Pode conjecturar-se que o facto de esta rua estar transformada em pedonal, sem
trânsito de transportes colectivos, pode estar a condicionar e afundar o seu
comércio? Poderá ser o facto de os proprietários, apesar da queda abrupta de
negócio, incompreensivelmente continuarem a considerar estas ruas largas ainda
as melhores e pedirem valores acima de 1000 euros? Como curiosidade, saliento o
dado de os ex-comerciantes ou profissionais ainda no activo serem os piores
carrascos para os seus pares. Vou contar um pequeno episódio que está a
acontecer aqui numa destas ruas.

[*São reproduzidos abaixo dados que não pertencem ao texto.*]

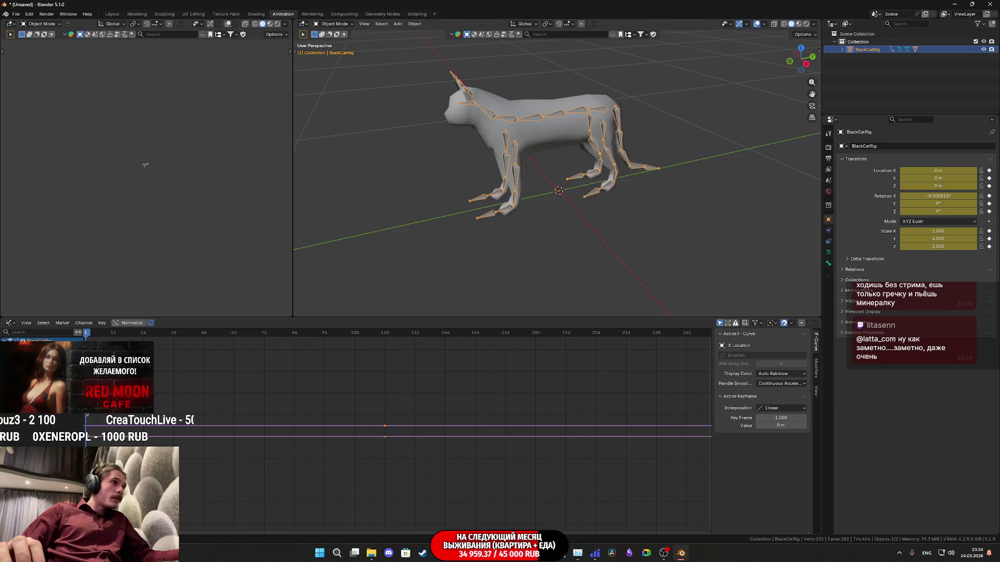
click(11, 323)
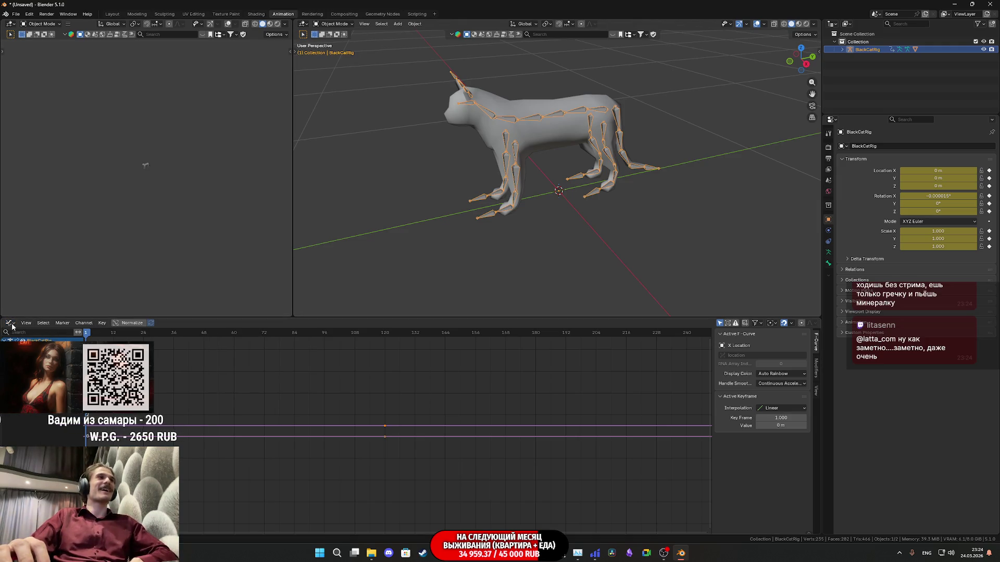
click(111, 378)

Há poucos anos, um estabelecimento com cerca
de meio século foi passado pelos pais já entradotes e cansados aos filhos sem
estes pagarem renda. Sem culpa atribuída especificamente, estes, foram à
falência. Agora a renda pedida pelos velhotes –ex-comerciantes, lembro- é de 1500
euros. Em resumo, para os filhos, que não pagavam mensalidade, não deu e foram
para a insolvência, mas para quem vier de novo tem de dar. Admite-se uma coisa
destas? Admite-se sim. Vivemos num sistema de livre concorrência, isto é, cada
um pode pedir o que bem entenda pelo que é seu. O que estamos todos a esquecer
é que este processo –que tem entre nós cerca de 25 anos- está a desgraçar a economia
moderna e a provocar um verdadeiro desfiladeiro entre ricos e pobres. Confesso
que sou um dos enganados. Sempre defendi este sistema económico.

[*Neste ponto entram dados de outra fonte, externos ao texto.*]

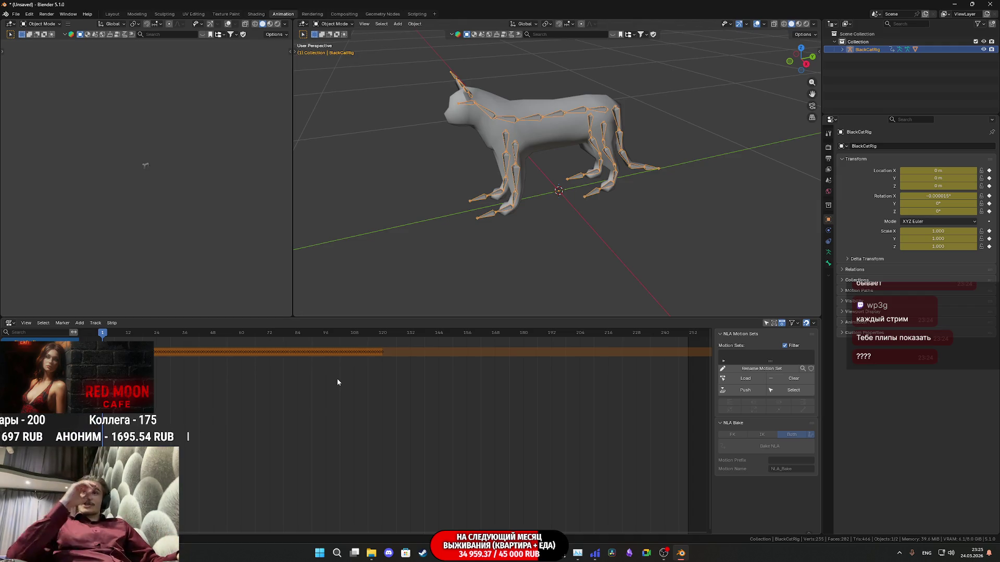
Inspect the cat rig's bones from front, head and side angles, then select the BlackCat mesh
mouse_move(536, 156)
middle_down()
mouse_move(558, 146)
mouse_move(593, 168)
mouse_move(542, 152)
mouse_move(559, 175)
middle_up()
scroll(593, 169, up, 5)
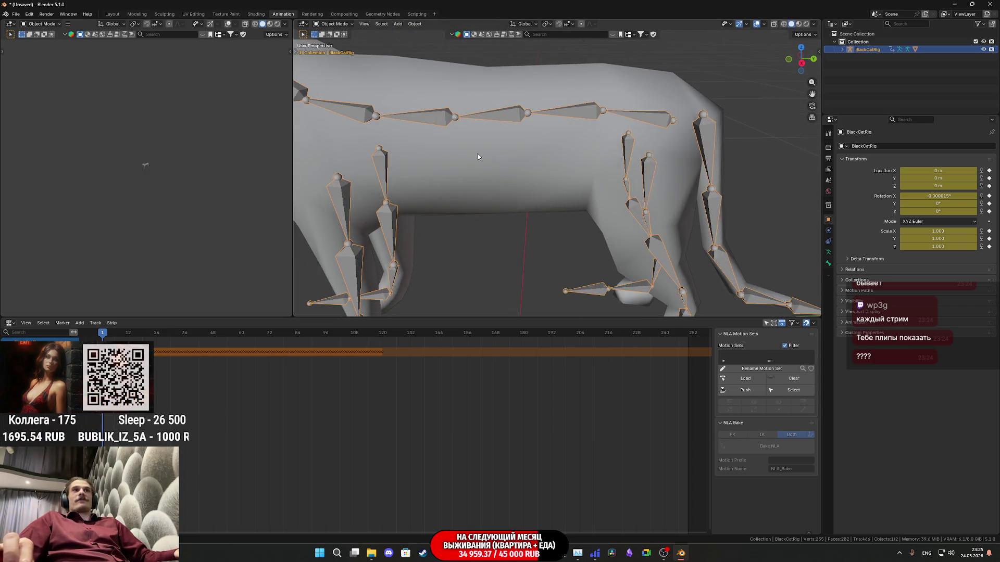
scroll(558, 175, up, 2)
scroll(559, 175, down, 5)
mouse_move(641, 212)
middle_down()
mouse_move(643, 190)
mouse_move(631, 203)
mouse_move(583, 205)
mouse_move(600, 204)
mouse_move(510, 179)
mouse_move(495, 191)
middle_up()
scroll(597, 205, down, 3)
scroll(551, 204, up, 2)
scroll(487, 176, up, 5)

Está de ver que é preciso debater
este problema sério que está a enviar a Baixa para um precipício sem fundo. É
preciso ver, com olhos de ver, de que maioritariamente os comerciantes
profissionais aqui a laborar têm mais de 50 anos. Para piorar, o consumidor,
também maioritário, que frequenta estes negócios, para além de ter pouco poder económico,
é também muito envelhecido. Juntando estas duas premissas explosivas, podemos
perguntar: que futuro espera os centros históricos? Todos sabemos que o
comércio nas cidades foi sempre a sua alma revivificadora. Se, como se está a verificar
progressivamente, assistirmos pacificamente ao seu enterro sem nada fazer o que
vai acontecer às zonas históricas do país? Sim, porque este é um problema
transversal a todo o nacional. Poderá haver um repovoamento habitacional sem
comércio? Será que os novos habitantes ousarão transferir-se para uma zona
interessantíssima do ponto de vista urbanístico e monumental, mas vazia de
animação e insegura? O que se quer para o futuro desta zona velha? Mais bares?

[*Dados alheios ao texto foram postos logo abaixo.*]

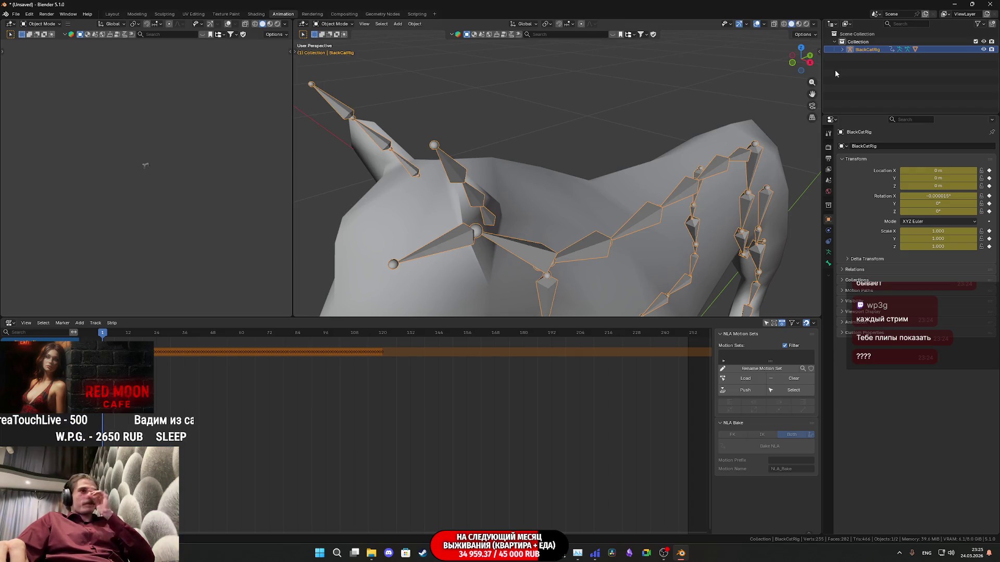
scroll(707, 213, down, 3)
mouse_move(707, 213)
middle_down()
mouse_move(635, 230)
mouse_move(487, 152)
mouse_move(619, 188)
mouse_move(548, 155)
mouse_move(599, 189)
middle_up()
scroll(636, 229, up, 2)
click(620, 146)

Mais serviços? Mais pólos universitários espalhados por aqui? Ou em resultado final
espera-se um gueto, onde proliferam animais abandonados, toxicodependentes e sem-abrigo,
e onde será impossível penetrar?
Esperemos que nos próximos
tempos, e agora que se aproxima o pleito eleitoral, haja um debate sério sobre
a Baixa, e sobretudo que conduza a obra feita. Refiro sério, porque até agora
não o tem sido. O que se assiste é toda a gente, alguns com muita
responsabilidade nesta morte anunciada e incluindo os candidatos autárquicos, a
lamuriar-se pelo envelhecimento e afundamento, em palavras condoídas de paixão
e sofrimento atroz, mas na prática não se vê nada de novo.